- CHALLENGE
Reproduce every one of the records below word for word.

## Start

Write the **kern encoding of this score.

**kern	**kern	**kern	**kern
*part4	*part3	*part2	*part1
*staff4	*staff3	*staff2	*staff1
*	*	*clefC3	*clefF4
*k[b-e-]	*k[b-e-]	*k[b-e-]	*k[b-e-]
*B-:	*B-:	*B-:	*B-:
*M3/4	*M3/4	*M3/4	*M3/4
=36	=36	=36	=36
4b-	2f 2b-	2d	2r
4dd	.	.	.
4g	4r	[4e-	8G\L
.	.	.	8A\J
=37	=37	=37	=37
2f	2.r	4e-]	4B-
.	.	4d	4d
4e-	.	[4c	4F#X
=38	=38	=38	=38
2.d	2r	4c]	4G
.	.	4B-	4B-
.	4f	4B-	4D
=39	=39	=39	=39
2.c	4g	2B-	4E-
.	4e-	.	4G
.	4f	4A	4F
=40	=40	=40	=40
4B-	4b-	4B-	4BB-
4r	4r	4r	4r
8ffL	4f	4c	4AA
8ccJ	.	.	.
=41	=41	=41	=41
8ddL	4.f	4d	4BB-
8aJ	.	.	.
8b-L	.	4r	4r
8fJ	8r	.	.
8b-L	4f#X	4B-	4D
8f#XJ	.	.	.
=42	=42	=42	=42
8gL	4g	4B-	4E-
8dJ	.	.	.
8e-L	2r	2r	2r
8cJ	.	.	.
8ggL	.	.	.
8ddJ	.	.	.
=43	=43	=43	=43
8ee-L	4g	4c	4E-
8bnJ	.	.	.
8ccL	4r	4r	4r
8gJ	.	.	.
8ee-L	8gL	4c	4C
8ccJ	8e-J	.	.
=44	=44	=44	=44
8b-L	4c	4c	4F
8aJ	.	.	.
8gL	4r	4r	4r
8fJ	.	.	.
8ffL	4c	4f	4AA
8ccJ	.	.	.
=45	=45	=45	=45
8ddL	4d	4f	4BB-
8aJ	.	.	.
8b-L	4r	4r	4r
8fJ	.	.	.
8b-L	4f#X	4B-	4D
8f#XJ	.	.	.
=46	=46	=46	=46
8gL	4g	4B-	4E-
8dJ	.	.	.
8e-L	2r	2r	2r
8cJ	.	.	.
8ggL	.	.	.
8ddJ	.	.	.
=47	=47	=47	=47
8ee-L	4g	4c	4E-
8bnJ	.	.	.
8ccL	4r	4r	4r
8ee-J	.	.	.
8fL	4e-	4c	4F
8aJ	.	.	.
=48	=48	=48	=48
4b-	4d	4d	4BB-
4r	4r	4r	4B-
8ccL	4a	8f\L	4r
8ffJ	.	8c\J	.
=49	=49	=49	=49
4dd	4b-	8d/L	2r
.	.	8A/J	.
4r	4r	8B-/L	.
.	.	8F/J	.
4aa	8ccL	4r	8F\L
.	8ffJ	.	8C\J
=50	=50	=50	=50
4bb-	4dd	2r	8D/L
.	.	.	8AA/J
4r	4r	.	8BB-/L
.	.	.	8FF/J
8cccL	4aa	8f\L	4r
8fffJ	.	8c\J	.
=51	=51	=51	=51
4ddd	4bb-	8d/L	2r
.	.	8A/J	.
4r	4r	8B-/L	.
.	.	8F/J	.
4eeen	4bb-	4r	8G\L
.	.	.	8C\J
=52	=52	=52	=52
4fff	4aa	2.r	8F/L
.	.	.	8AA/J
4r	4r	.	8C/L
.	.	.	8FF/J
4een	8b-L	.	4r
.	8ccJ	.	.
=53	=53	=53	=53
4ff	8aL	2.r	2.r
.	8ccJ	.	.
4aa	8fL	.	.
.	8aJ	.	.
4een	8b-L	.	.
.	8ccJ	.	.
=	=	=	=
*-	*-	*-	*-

## End

- WORKED SOLUTION
Write the **kern encoding of this score.

**kern	**kern	**kern	**kern
*part4	*part3	*part2	*part1
*staff4	*staff3	*staff2	*staff1
*	*	*clefC3	*clefF4
*k[b-e-]	*k[b-e-]	*k[b-e-]	*k[b-e-]
*B-:	*B-:	*B-:	*B-:
*M3/4	*M3/4	*M3/4	*M3/4
=36	=36	=36	=36
4b-	2f 2b-	2d	2r
4dd	.	.	.
4g	4r	[4e-	8G\L
.	.	.	8A\J
=37	=37	=37	=37
2f	2.r	4e-]	4B-
.	.	4d	4d
4e-	.	[4c	4F#X
=38	=38	=38	=38
2.d	2r	4c]	4G
.	.	4B-	4B-
.	4f	4B-	4D
=39	=39	=39	=39
2.c	4g	2B-	4E-
.	4e-	.	4G
.	4f	4A	4F
=40	=40	=40	=40
4B-	4b-	4B-	4BB-
4r	4r	4r	4r
8ffL	4f	4c	4AA
8ccJ	.	.	.
=41	=41	=41	=41
8ddL	4.f	4d	4BB-
8aJ	.	.	.
8b-L	.	4r	4r
8fJ	8r	.	.
8b-L	4f#X	4B-	4D
8f#XJ	.	.	.
=42	=42	=42	=42
8gL	4g	4B-	4E-
8dJ	.	.	.
8e-L	2r	2r	2r
8cJ	.	.	.
8ggL	.	.	.
8ddJ	.	.	.
=43	=43	=43	=43
8ee-L	4g	4c	4E-
8bnJ	.	.	.
8ccL	4r	4r	4r
8gJ	.	.	.
8ee-L	8gL	4c	4C
8ccJ	8e-J	.	.
=44	=44	=44	=44
8b-L	4c	4c	4F
8aJ	.	.	.
8gL	4r	4r	4r
8fJ	.	.	.
8ffL	4c	4f	4AA
8ccJ	.	.	.
=45	=45	=45	=45
8ddL	4d	4f	4BB-
8aJ	.	.	.
8b-L	4r	4r	4r
8fJ	.	.	.
8b-L	4f#X	4B-	4D
8f#XJ	.	.	.
=46	=46	=46	=46
8gL	4g	4B-	4E-
8dJ	.	.	.
8e-L	2r	2r	2r
8cJ	.	.	.
8ggL	.	.	.
8ddJ	.	.	.
=47	=47	=47	=47
8ee-L	4g	4c	4E-
8bnJ	.	.	.
8ccL	4r	4r	4r
8ee-J	.	.	.
8fL	4e-	4c	4F
8aJ	.	.	.
=48	=48	=48	=48
4b-	4d	4d	4BB-
4r	4r	4r	4B-
8ccL	4a	8f\L	4r
8ffJ	.	8c\J	.
=49	=49	=49	=49
4dd	4b-	8d/L	2r
.	.	8A/J	.
4r	4r	8B-/L	.
.	.	8F/J	.
4aa	8ccL	4r	8F\L
.	8ffJ	.	8C\J
=50	=50	=50	=50
4bb-	4dd	2r	8D/L
.	.	.	8AA/J
4r	4r	.	8BB-/L
.	.	.	8FF/J
8cccL	4aa	8f\L	4r
8fffJ	.	8c\J	.
=51	=51	=51	=51
4ddd	4bb-	8d/L	2r
.	.	8A/J	.
4r	4r	8B-/L	.
.	.	8F/J	.
4eeen	4bb-	4r	8G\L
.	.	.	8C\J
=52	=52	=52	=52
4fff	4aa	2.r	8F/L
.	.	.	8AA/J
4r	4r	.	8C/L
.	.	.	8FF/J
4een	8b-L	.	4r
.	8ccJ	.	.
=53	=53	=53	=53
4ff	8aL	2.r	2.r
.	8ccJ	.	.
4aa	8fL	.	.
.	8aJ	.	.
4een	8b-L	.	.
.	8ccJ	.	.
=	=	=	=
*-	*-	*-	*-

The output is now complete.